Study text: Begin
Building a Production-Grade Observability Stack from Scratch — Prometheus, Grafana, Loki & Alertmanager
A hands-on walkthrough of building a centralized monitoring and logging platform using Prometheus, Grafana, Loki, Alertmanager, and Grafana Alloy — with Docker Compose, .env-driven config, AWS S3 log storage, EC2 service discovery, and email alerting.
Why I Built This
Modern infrastructure is only as reliable as your ability to observe it. After weeks of running workloads across distributed servers without real insight into what they were doing, I decided to invest a full week building a production-grade observability stack from scratch.
The goal was clear: a single, centralized monitoring platform that could tell me — in real time — exactly what is happening on every server, inside every Docker container, and across every key application. If something breaks, I want an email the moment it happens. When it recovers, I want to know that too.
One week later, I have exactly that — and this post walks through the entire system, top to bottom.
Tech Stack at a Glance
| Component | Role |
|---|---|
| Prometheus | Metrics collection and alerting engine |
| Grafana | Visualization and dashboards |
| Loki | Log aggregation (with S3 backend support) |
| Alertmanager | Alert routing, grouping, and email notifications |
| Grafana Alloy | Lightweight agent for log and metric forwarding |
| Node Exporter | Host-level OS metrics |
| Process Exporter | Per-process CPU, memory, file descriptor metrics |
| cAdvisor | Per-container resource metrics |
| Nginx / Jenkins / MongoDB Exporters | Application-layer metrics (optional, profile-based) |
The Architecture
The system follows a Client–Server model. A central Monitor Server runs the core observability components (Prometheus, Grafana, Loki, Alertmanager). Any number of Client Nodes — whether on AWS EC2, on-premise, or anywhere else — run lightweight exporters and agents that push metrics and logs to the Monitor.
1
2
3
4
5
6
7
8
[Client Node]
Node Exporter → Prometheus (CPU, RAM, disk, network)
Study text: End
Task inputs: Begin
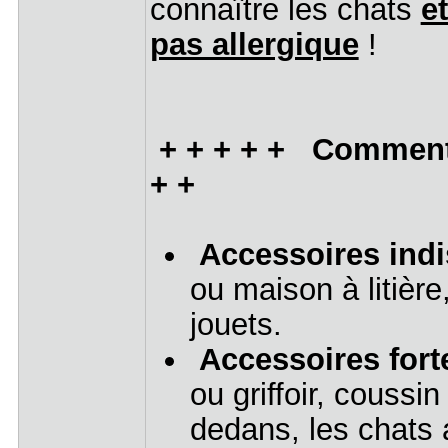
connaître les chats
e
pas allergique
!
+ + + + + Comment 
+ +
Accessoires indi
ou maison à litière
jouets.
Accessoires for
ou griffoir, coussi
dedans, les chats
Task inputs: End
**Exercise requirements:**
- 1) Name the core components that the observability stack walkthrough places on the central Monitor Server.
- 2) Reproduce the text of the entries with each occurrence of "chats" swapped for "chiens", keeping everything else the same, and leave out the pictures.

**Solutions to each task:**
- 1) Prometheus, Grafana, Loki, Alertmanager

- 2)
connaître les chiens
e
pas allergique
!
+ + + + + Comment 
+ +
Accessoires indi
ou maison à litière
jouets.
Accessoires for
ou griffoir, coussi
dedans, les chiens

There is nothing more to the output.